> Dr. Lum's point was that predictive policing software merely hides this dynami...

tech_ken · on Oct 3, 2023

I’m not sure I understand your point. If the model is predicting the probability that police will make an arrest in a location then I think it could perform well on rudimentary classifier metrics without working well in the more general sense of resolving crime. If police could make drug arrests in a location, but tend to do it in ZIP codes with low socioeconomic indices then the model will predict more arrests where socioeconomic indices are low. Police acting on this intel will turn up true positives, and the classifier will get high marks. But because you’re not able to assess the false negative rate properly (the volume of crimes that police didn’t make arrests for) you’re unable to holistically evaluate its performance. I guess in that second sense the model isn’t actually performing well, but because it can’t be measured it doesn’t really get monitored.

jncfhnb · on Oct 3, 2023

You would have to go out of your way, imo, to build a model this stupid. If the claim is that all areas have equal arrest potential, then this should be easily detected in the model. If the modelers were so stupid that they failed to account for the presence of police when estimating the rate of/probability of/total quantity of arrests then sure, they’re just stupid people making stupid models. Or intentionally making stupid models.

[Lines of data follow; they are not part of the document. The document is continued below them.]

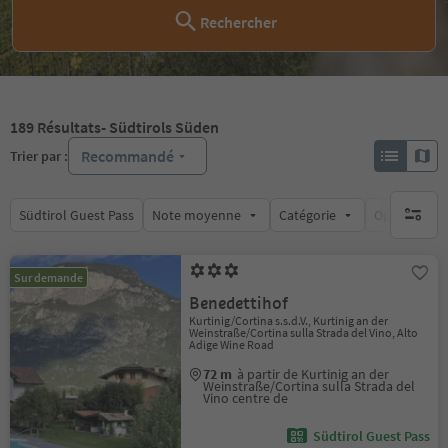
Rechercher
189
Résultats
- Südtirols Süden
Recommandé
Trier par :
Südtirol Guest Pass
Note moyenne
Catégorie
Options de l
aucun fi
Sur demande
Benedettihof
Kurtinig/Cortina s.s.d.V., Kurtinig an der
Weinstraße/Cortina sulla Strada del Vino, Alto
Adige Wine Road
72 m
à partir de Kurtinig an der
Weinstraße/Cortina sulla Strada del
Vino centre de
Südtirol Guest Pass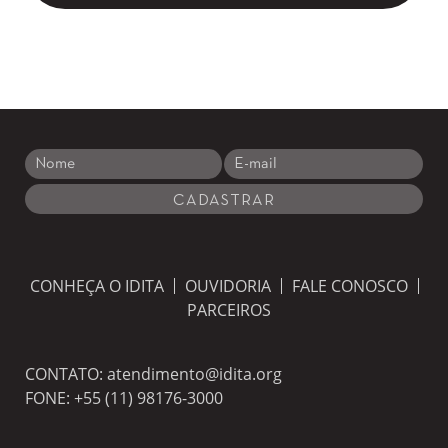
CONHEÇA O IDITA
OUVIDORIA
FALE CONOSCO
PARCEIROS
CONTATO:
atendimento@idita.org
FONE:
+55 (11) 98176-3000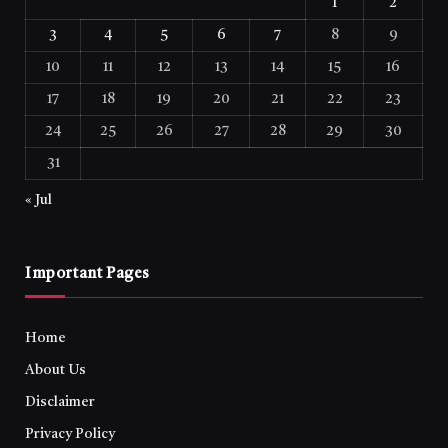
1
2
3
4
5
6
7
8
9
10
11
12
13
14
15
16
17
18
19
20
21
22
23
24
25
26
27
28
29
30
31
« Jul
Important Pages
Home
About Us
Disclaimer
Privacy Policy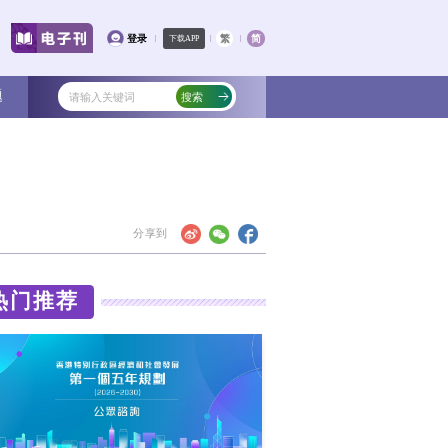
文化
教育
健康
社会
专题
形式主义为基层减负专项工作机制办公室会
热门
减负工作要紧盯突出问题一抓到底，把基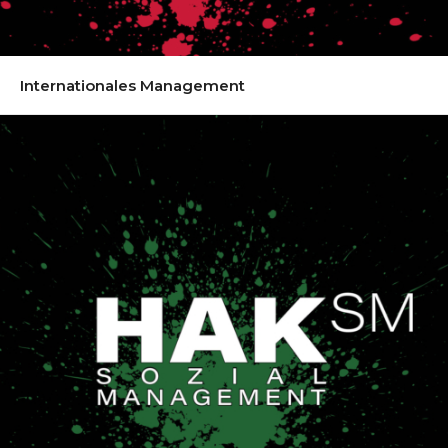
Internationales Management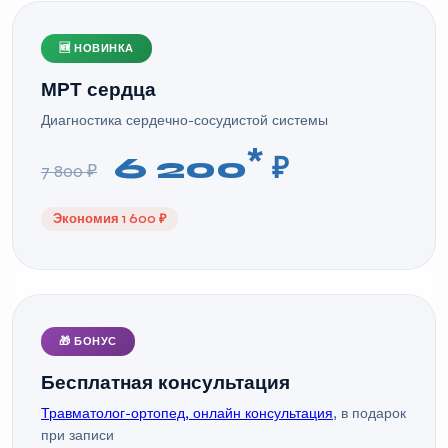
🆕 НОВИНКА
МРТ сердца
Диагностика сердечно-сосудистой системы
*
6 200
₽
7 800 ₽
Экономия 1 600 ₽
🎁 БОНУС
Бесплатная консультация
Травматолог-ортопед, онлайн консультация
, в подарок
при записи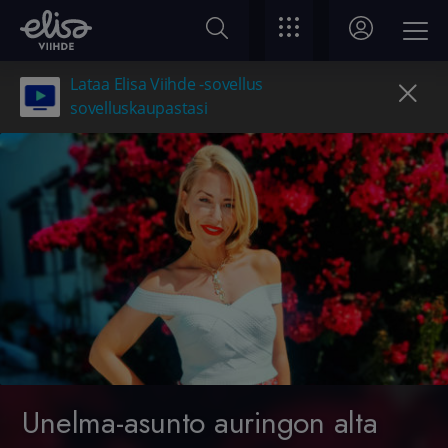
Lataa Elisa Viihde -sovellus
sovelluskaupastasi
Unelma-asunto auringon alta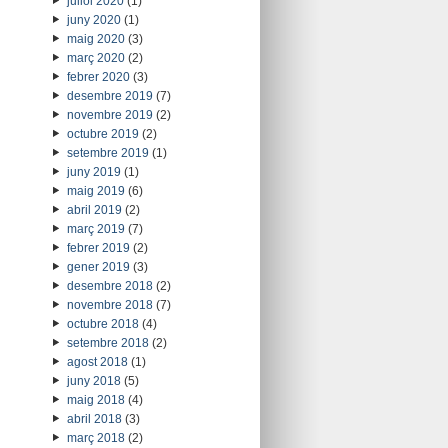
juliol 2020
(1)
juny 2020
(1)
maig 2020
(3)
març 2020
(2)
febrer 2020
(3)
desembre 2019
(7)
novembre 2019
(2)
octubre 2019
(2)
setembre 2019
(1)
juny 2019
(1)
maig 2019
(6)
abril 2019
(2)
març 2019
(7)
febrer 2019
(2)
gener 2019
(3)
desembre 2018
(2)
novembre 2018
(7)
octubre 2018
(4)
setembre 2018
(2)
agost 2018
(1)
juny 2018
(5)
maig 2018
(4)
abril 2018
(3)
març 2018
(2)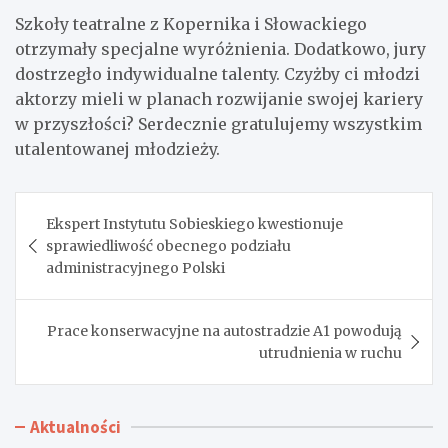
Szkoły teatralne z Kopernika i Słowackiego
otrzymały specjalne wyróżnienia. Dodatkowo, jury
dostrzegło indywidualne talenty. Czyżby ci młodzi
aktorzy mieli w planach rozwijanie swojej kariery
w przyszłości? Serdecznie gratulujemy wszystkim
utalentowanej młodzieży.
Nawigacja
Ekspert Instytutu Sobieskiego kwestionuje
wpisu
sprawiedliwość obecnego podziału
administracyjnego Polski
Prace konserwacyjne na autostradzie A1 powodują
utrudnienia w ruchu
Aktualności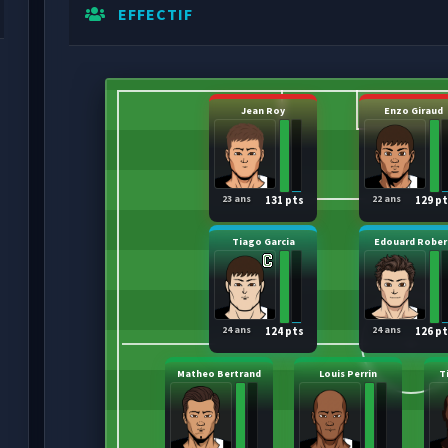
EFFECTIF
Jean Roy
Enzo Giraud
23 ans
22 ans
131 pts
129 p
Tiago Garcia
Edouard Rober
24 ans
24 ans
124 pts
126 p
Matheo Bertrand
Louis Perrin
T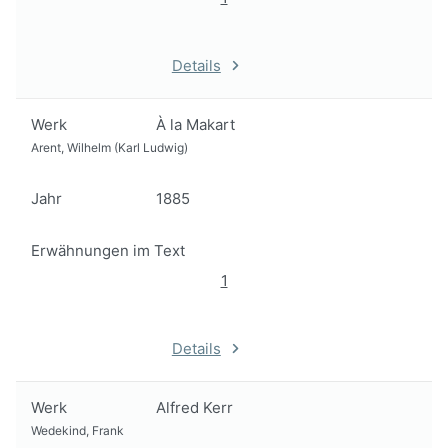
Details
Werk
À la Makart
Arent, Wilhelm (Karl Ludwig)
Jahr
1885
Erwähnungen im Text
1
Details
Werk
Alfred Kerr
Wedekind, Frank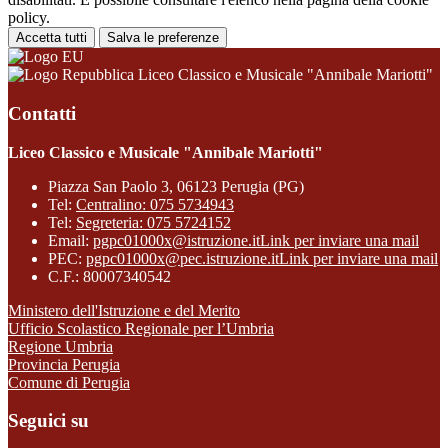
policy.
Accetta tutti
Salva le preferenze
Liceo Classico e Musicale "Annibale Mariotti"
Contatti
Liceo Classico e Musicale "Annibale Mariotti"
Piazza San Paolo 3, 06123 Perugia (PG)
Tel:
Centralino: 075 5734943
Tel:
Segreteria: 075 5724152
Email:
pgpc01000x@istruzione.it
Link per inviare una mail
PEC:
pgpc01000x@pec.istruzione.it
Link per inviare una mail
C.F.: 80007340542
Ministero dell'Istruzione e del Merito
Ufficio Scolastico Regionale per l’Umbria
Regione Umbria
Provincia Perugia
Comune di Perugia
Seguici su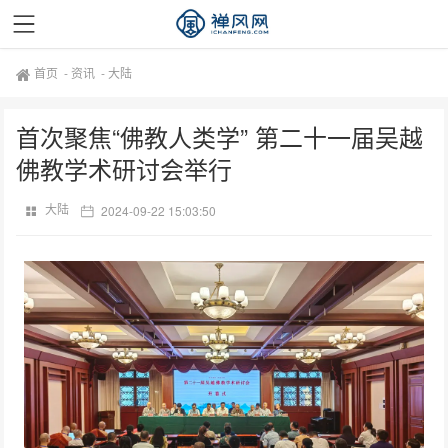
首页
-
资讯
-
大陆
首次聚焦“佛教人类学” 第二十一届吴越
佛教学术研讨会举行
大陆
2024-09-22 15:03:50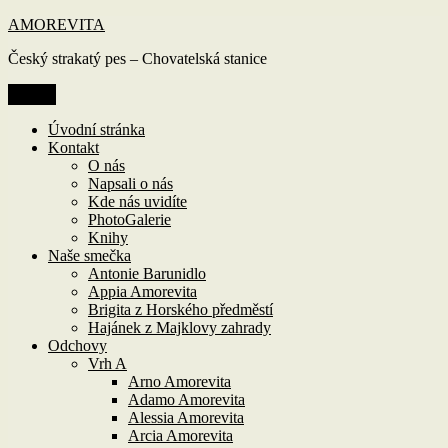
Přejít
AMOREVITA
k
Český strakatý pes – Chovatelská stanice
obsahu
webu
Menu
Úvodní stránka
Kontakt
O nás
Napsali o nás
Kde nás uvidíte
PhotoGalerie
Knihy
Naše smečka
Antonie Barunidlo
Appia Amorevita
Brigita z Horského předměstí
Hajánek z Majklovy zahrady
Odchovy
Vrh A
Arno Amorevita
Adamo Amorevita
Alessia Amorevita
Arcia Amorevita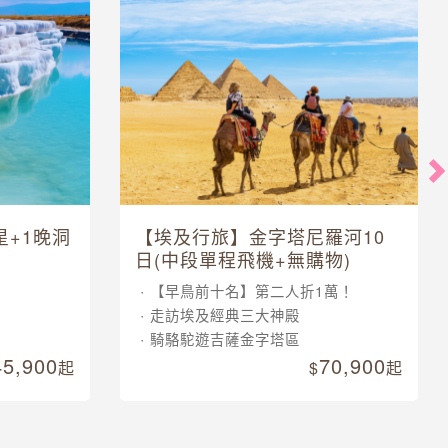
星+1晚洞
【埃及行旅】金字塔尼羅河10
日(中段單程飛機+無購物)
【早鳥前十名】第二人折1萬！
走訪埃及經典三大神殿
騎駱駝遊吉薩金字塔區
45,900
70,900
起
起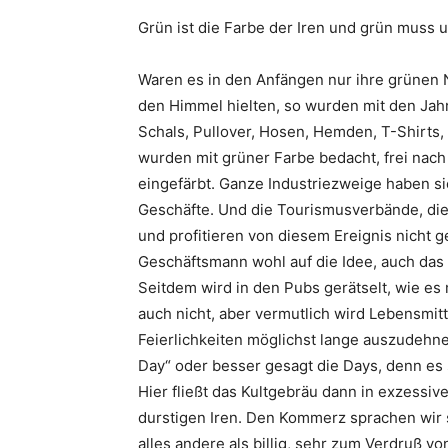
Grün ist die Farbe der Iren und grün muss u
Waren es in den Anfängen nur ihre grünen N
den Himmel hielten, so wurden mit den Jah
Schals, Pullover, Hosen, Hemden, T-Shirts,
wurden mit grüner Farbe bedacht, frei nach
eingefärbt. Ganze Industriezweige haben s
Geschäfte. Und die Tourismusverbände, die
und profitieren von diesem Ereignis nicht 
Geschäftsmann wohl auf die Idee, auch das L
Seitdem wird in den Pubs gerätselt, wie es 
auch nicht, aber vermutlich wird Lebensmitt
Feierlichkeiten möglichst lange auszudehne
Day“ oder besser gesagt die Days, denn es 
Hier fließt das Kultgebräu dann in exzessi
durstigen Iren. Den Kommerz sprachen wir s
alles andere als billig, sehr zum Verdruß v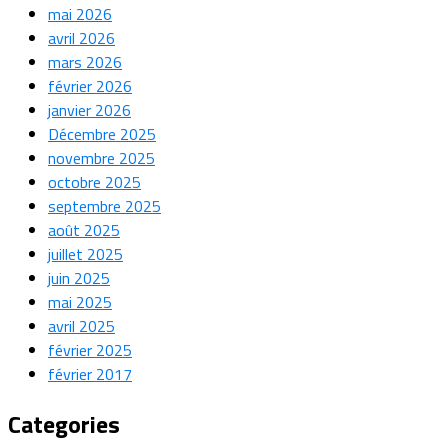
mai 2026
avril 2026
mars 2026
février 2026
janvier 2026
Décembre 2025
novembre 2025
octobre 2025
septembre 2025
août 2025
juillet 2025
juin 2025
mai 2025
avril 2025
février 2025
février 2017
Categories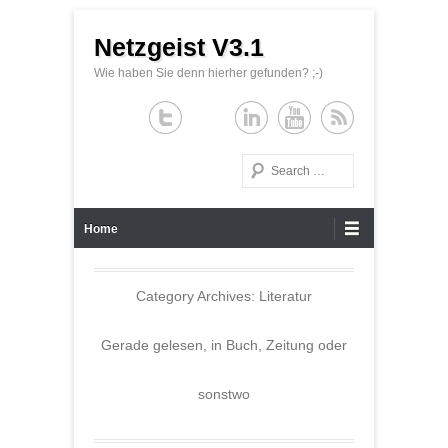
Netzgeist V3.1
Wie haben Sie denn hierher gefunden? ;-)
Search
Primary Menu
Skip to content
Home
Category Archives:
Literatur
Gerade gelesen, in Buch, Zeitung oder
sonstwo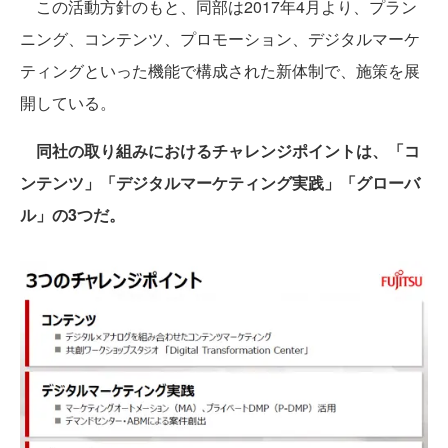
この活動方針のもと、同部は2017年4月より、プラン
ニング、コンテンツ、プロモーション、デジタルマーケ
ティングといった機能で構成された新体制で、施策を展
開している。
同社の取り組みにおけるチャレンジポイントは、「コ
ンテンツ」「デジタルマーケティング実践」「グローバ
ル」の3つだ。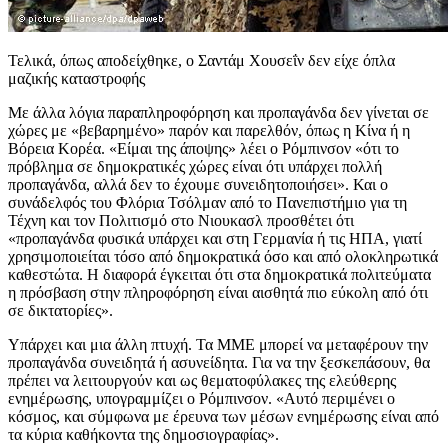
Τελικά, όπως αποδείχθηκε, ο Σαντάμ Χουσεΐν δεν είχε όπλα
μαζικής καταστροφής
Με άλλα λόγια παραπληροφόρηση και προπαγάνδα δεν γίνεται σε
χώρες με «βεβαρημένο» παρόν και παρελθόν, όπως η Κίνα ή η
Βόρεια Κορέα. «Είμαι της άποψης» λέει ο Ρόμπινσον «ότι το
πρόβλημα σε δημοκρατικές χώρες είναι ότι υπάρχει πολλή
προπαγάνδα, αλλά δεν το έχουμε συνειδητοποιήσει». Και ο
συνάδελφός του Φλόρια Τσόλμαν από το Πανεπιστήμιο για τη
Τέχνη και τον Πολιτισμό στο Νιουκασλ προσθέτει ότι
«προπαγάνδα φυσικά υπάρχει και στη Γερμανία ή τις ΗΠΑ, γιατί
χρησιμοποιείται τόσο από δημοκρατικά όσο και από ολοκληρωτικά
καθεστώτα. Η διαφορά έγκειται ότι στα δημοκρατικά πολιτεύματα
η πρόσβαση στην πληροφόρηση είναι αισθητά πιο εύκολη από ότι
σε δικτατορίες».
Υπάρχει και μια άλλη πτυχή. Τα ΜΜΕ μπορεί να μεταφέρουν την
προπαγάνδα συνειδητά ή ασυνείδητα. Για να την ξεσκεπάσουν, θα
πρέπει να λειτουργούν και ως θεματοφύλακες της ελεύθερης
ενημέρωσης, υπογραμμίζει ο Ρόμπινσον. «Αυτό περιμένει ο
κόσμος, και σύμφωνα με έρευνα των μέσων ενημέρωσης είναι από
τα κύρια καθήκοντα της δημοσιογραφίας».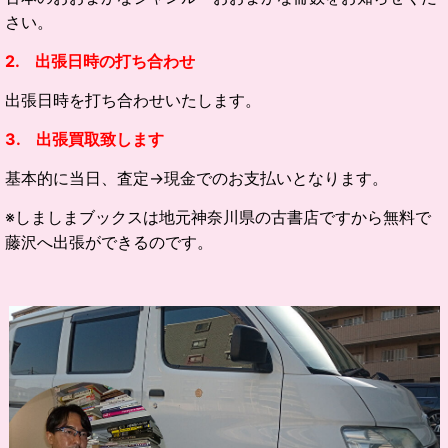
さい。
2. 出張日時の打ち合わせ
出張日時を打ち合わせいたします。
3. 出張買取致します
基本的に当日、査定→現金でのお支払いとなります。
※しましまブックスは地元神奈川県の古書店ですから無料で
藤沢へ出張ができるのです。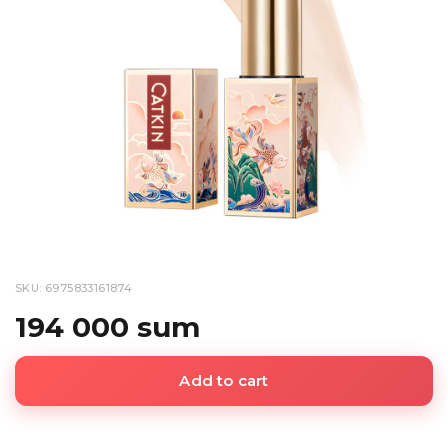
SKU: 6975833161874
194 000 sum
Add to cart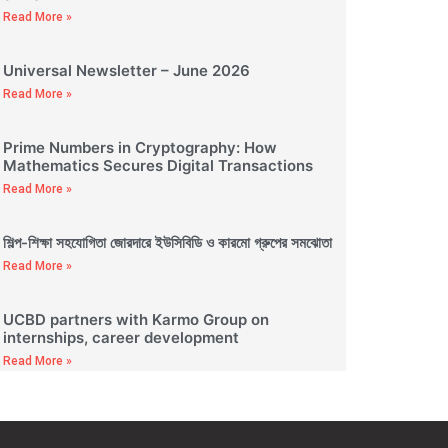
Read More »
Universal Newsletter – June 2026
Read More »
Prime Numbers in Cryptography: How
Mathematics Secures Digital Transactions
Read More »
শিল্প-শিক্ষা সহযোগিতা জোরদারে ইউসিবিডি ও কারমো গ্রুপের সমঝোতা
Read More »
UCBD partners with Karmo Group on
internships, career development
Read More »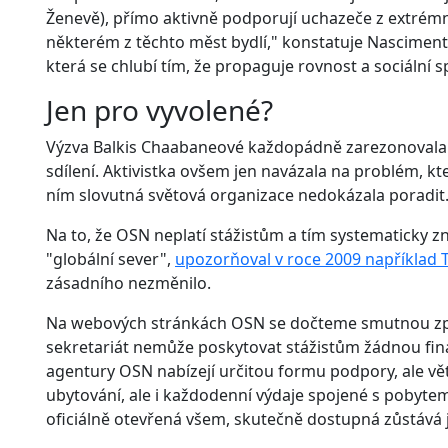
Ženevě), přímo aktivně podporují uchazeče z extrémně
některém z těchto měst bydlí," konstatuje Nascimento
která se chlubí tím, že propaguje rovnost a sociální 
Jen pro vyvolené?
Výzva Balkis Chaabaneové každopádně zarezonovala. J
sdílení. Aktivistka ovšem jen navázala na problém, který 
ním slovutná světová organizace nedokázala poradit
Na to, že OSN neplatí stážistům a tím systematicky 
"globální sever",
upozorňoval v roce 2009 například 
zásadního nezměnilo.
Na webových stránkách OSN se dočteme smutnou zprá
sekretariát nemůže poskytovat stážistům žádnou fina
agentury OSN nabízejí určitou formu podpory, ale větš
ubytování, ale i každodenní výdaje spojené s pobytem
oficiálně otevřená všem, skutečně dostupná zůstává 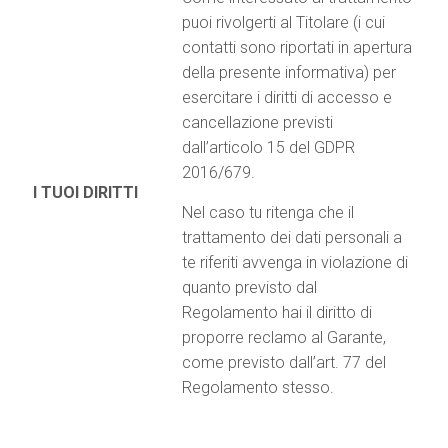
puoi rivolgerti al Titolare (i cui
contatti sono riportati in apertura
della presente informativa) per
esercitare i diritti di accesso e
cancellazione previsti
dall’articolo 15 del GDPR
2016/679.
I
TUOI
DIRITTI
Nel caso tu ritenga che il
trattamento dei dati personali a
te riferiti avvenga in violazione di
quanto previsto dal
Regolamento hai il diritto di
proporre reclamo al Garante,
come previsto dall’art. 77 del
Regolamento stesso.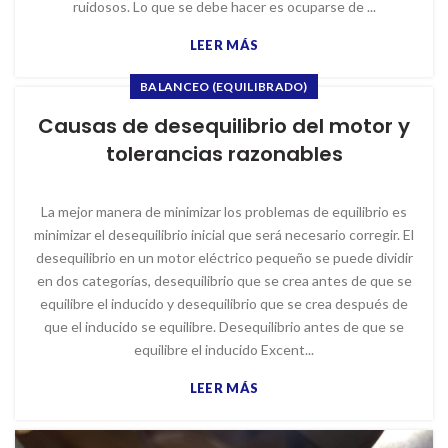
ruidosos. Lo que se debe hacer es ocuparse de ...
LEER MÁS
BALANCEO (EQUILIBRADO)
Causas de desequilibrio del motor y
tolerancias razonables
La mejor manera de minimizar los problemas de equilibrio es
minimizar el desequilibrio inicial que será necesario corregir. El
desequilibrio en un motor eléctrico pequeño se puede dividir
en dos categorías, desequilibrio que se crea antes de que se
equilibre el inducido y desequilibrio que se crea después de
que el inducido se equilibre. Desequilibrio antes de que se
equilibre el inducido Excent...
LEER MÁS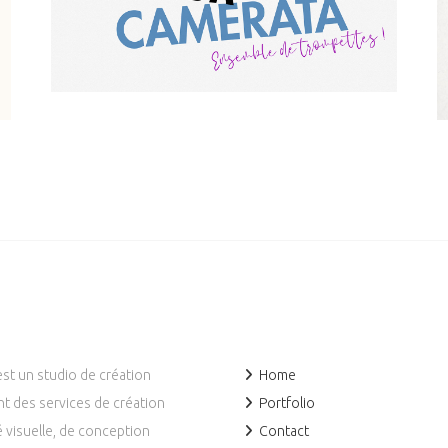
est un studio de création
Home
t des services de création
Portfolio
é visuelle, de conception
Contact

But it would be very easy to do something like to predict the probability that a cop makes an arrest given they went to each area. And if there’s no difference in the areas, it should not matter how many times they went there. The rates should be the same.

It seems likely that the models were right and that it’s way easier to make drug arrests in these areas, which was kind of baked into the original premise. So it’s not clear why blaming the modeling is an issue here.

The problem is the externalities of the policy. Not some mode overfitting. Like would you blink if I told you the probability of being able to make a drug arrest in a poor area was 20% higher? Probably not. Does that need to mean that you only go to the poor area? No.

tech_ken · on Oct 3, 2023

> The problem is the externalities of the policy. Not some mode overfitting.

Sure I don't disagree with this. I guess the point is not so much that ML models are bad here in the typical sense (although greedy consultants may, and IMO likely are, happy to pawn off shitty models to jurisdictions which don't know any better), but more that the underlying system isn't one where predictive modeling is truly going to be "effective" (although, as another commenter pointed out, there are cases where predictive modeling works fairly well such as pretrial detention risk assessment). The problem as I see it is that model "efficacy" means one thing to the cops and voters ("effective" in the sense of reducing or preventing crime) and another thing to a data science ("effective" in the sense of able to achieve a high F1 score or w/e). These definitions may be correlated, but are not guaranteed to be, and the strength of the correlation is highly dependent on how the model is ultimately used.

enord · on Oct 3, 2023

That would just depend on a whole host of specifics. Incidentally, the same specifics as for regular statistics as ML is also statistics, and is sensitive to experimental design and sampling just the same.